How Clusterless Works

Declarative Model

Clusterless relies on a JSON formatted project declaration so that it knows what and where to deploy the application stack.

A project has one or more placements, and zero or more datasets, resources, boundaries, and arcs.

A placement describes where the project should be deployed, the coordinates are:

  • provider - the name of the target cloud provider (e.g. aws)

  • account - the account id

  • region - the region in which to make the deployment (e.g. us-east-2)

  • stage - optionally, the prefix namespace to deploy within an account (e.g. PROD or TEST )

A dataset is a named and versioned collection of data objects reachable by URIs.

Resources are things that should be provisioned for use, like an AWS S3 bucket.

Boundaries are Clusterless provided capabilities that integrate and make available data as a dataset from outside sources to arcs that work with that data.

Arcs manage custom or standard workloads that consume and produce data. They listen for changes in upstream datasets and publish events when updating the datasets they contribute to. Arcs are named and versioned.

Cloud Blueprints

Clusterless, when given a project declaration, constructs blueprint of the data stack for the given cloud provider and deploys it by translating it to the model the underlying deployment tool relies on.

In the case of AWS, the AWS CDK is used under the hood to generate AWS Cloudformation files, which in turn are pushed to Cloudformation for deployment. Because of this, the AWS CDK must be installed prior to using the cls command line tool.

Clusterless relies on native primitives in the target cloud to provide its capabilities. But sometimes custom services need to be deployed to fill in the gaps.
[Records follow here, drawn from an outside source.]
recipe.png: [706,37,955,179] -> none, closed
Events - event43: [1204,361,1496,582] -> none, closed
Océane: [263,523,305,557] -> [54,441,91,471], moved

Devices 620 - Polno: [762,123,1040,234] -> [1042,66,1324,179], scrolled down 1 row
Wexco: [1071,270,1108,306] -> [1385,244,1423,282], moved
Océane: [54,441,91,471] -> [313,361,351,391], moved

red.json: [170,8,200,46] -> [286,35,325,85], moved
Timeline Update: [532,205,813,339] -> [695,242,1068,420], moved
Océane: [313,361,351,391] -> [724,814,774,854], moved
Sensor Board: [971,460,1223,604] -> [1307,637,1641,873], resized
For example, the built in s3CopyArc, when declared and deployed, pushes AWS Lambda code to AWS and configures it to listen for events from upstream datasets.

Metadata

Clusterless standardizes storage and format of a few different metadata types.

All the metadata managed by Clusterless in a given provider is stored in a common location, using a consistent naming scheme. In AWS, metadata is stored in AWS S3 buckets. This allows both machines and people to look at the data by simply browsing a bucket.
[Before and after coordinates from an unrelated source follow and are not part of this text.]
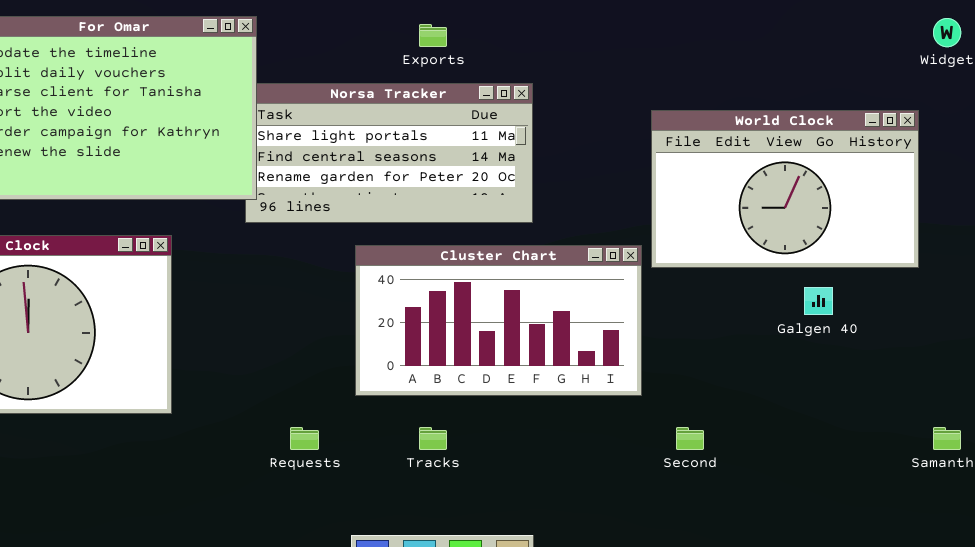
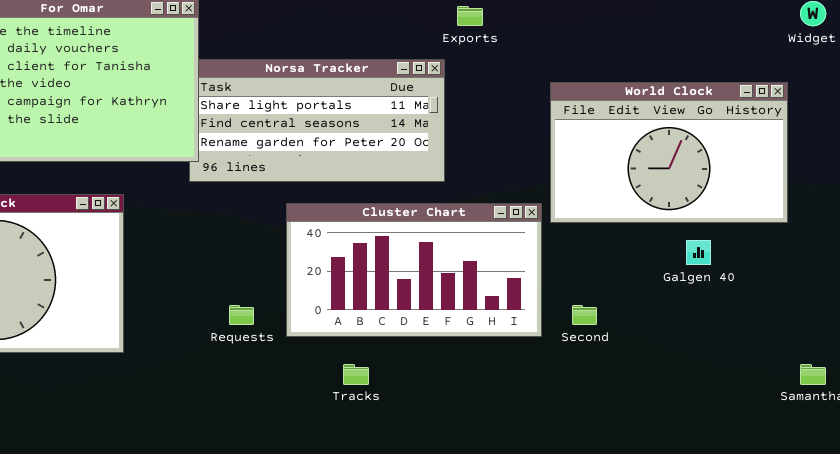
Exports: [419,24,447,47] -> [457,6,483,26], moved
Requests: [290,427,319,450] -> [229,305,254,325], moved
Second: [676,427,704,450] -> [572,305,597,325], moved

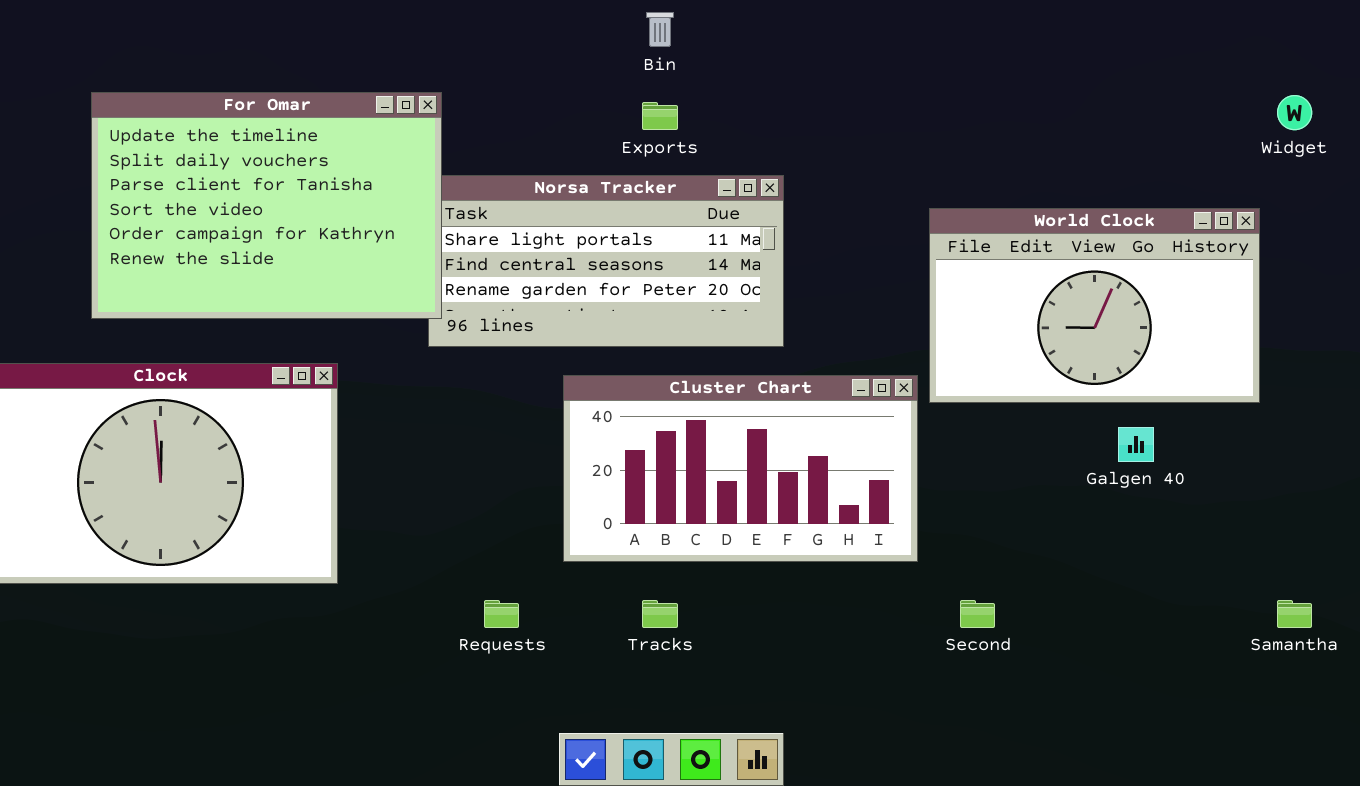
Exports: [457,6,483,26] -> [642,102,678,130], moved
Requests: [229,305,254,325] -> [484,600,519,628], moved
Second: [572,305,597,325] -> [960,600,995,628], moved

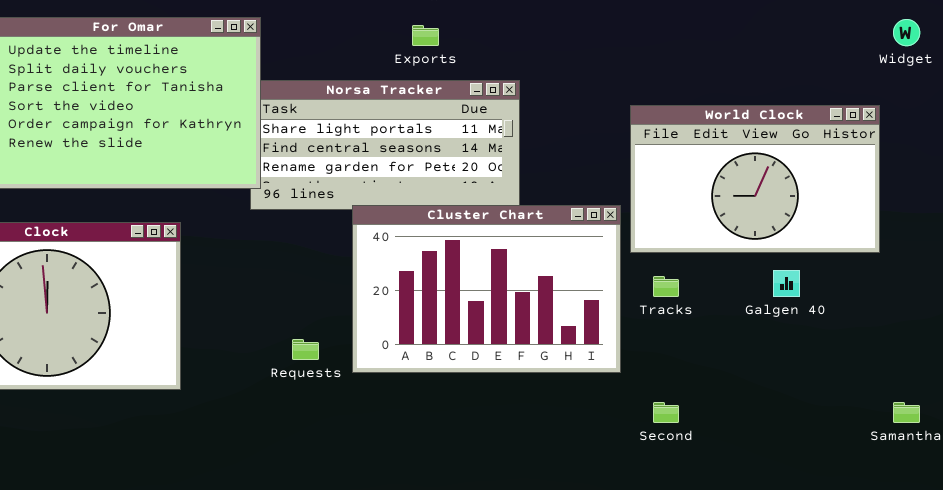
Cluster Chart: [563,375,918,562] -> [352,205,621,373], resized
Requests: [484,600,519,628] -> [292,339,319,360], moved
Tracks: [642,600,678,628] -> [653,276,679,297], moved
Datasets have a name and version, but also have a location and a state. Within that location, there are chunks of data that all arrived within a common interval (5 or 15 minute periods). And this chunk of data may be complete, partial, empty, or removed. This data is kept in a manifest file and there is one manifest file for every chunk of data.

Arcs have a name and version, but also have a state. An arc starts when a new chunk of data arrives, and completes when it is done processing. But it’s more complicated, thus arcs have the states running, complete, partial, or missing.

Details about the state models can be read in the ADR arc-state-and-data-metadata.

Monotonic Ticks of the Clock

Data becomes available in chunks, and these chunks are timeboxed within an arrival interval.

On the simple side, a new object may be uploaded every hour or so to an S3 bucket. If the intervals maintained are an hour in duration, one file would arrive every hour, or hourly. And the chunks would be labeled 2023-01-01-03 for January 1, 3am, in 2023.

On the complex side, files could be made available at a rate of hundreds every minute. A reasonable interval to maintain chunks would be 5 minutes, or in twelfths. So a twelfth of an hour in a day could have thousands of files to be processed. Such a label could take the form 20230101PT5M050.

Labeling intervals is important. It marks the time of arrival, or the time of observation by the ingress boundary.

For heavy load systems, or properly chosen interval durations, there shouldn’t be any intervals missing that can’t be accounted for. This provides a means to audit a given dataset. This is accomplished by using the label value as either a partition value in the storage key of the data (e.g. /lot=20230101PT5M050/data.json), or as a component of the object name (e.g. data-20230101PT5M050-1684984366.json ).

Details about intervals supported by Clusterless can be read in the ADR machine-and-human-friendly-interval-ids.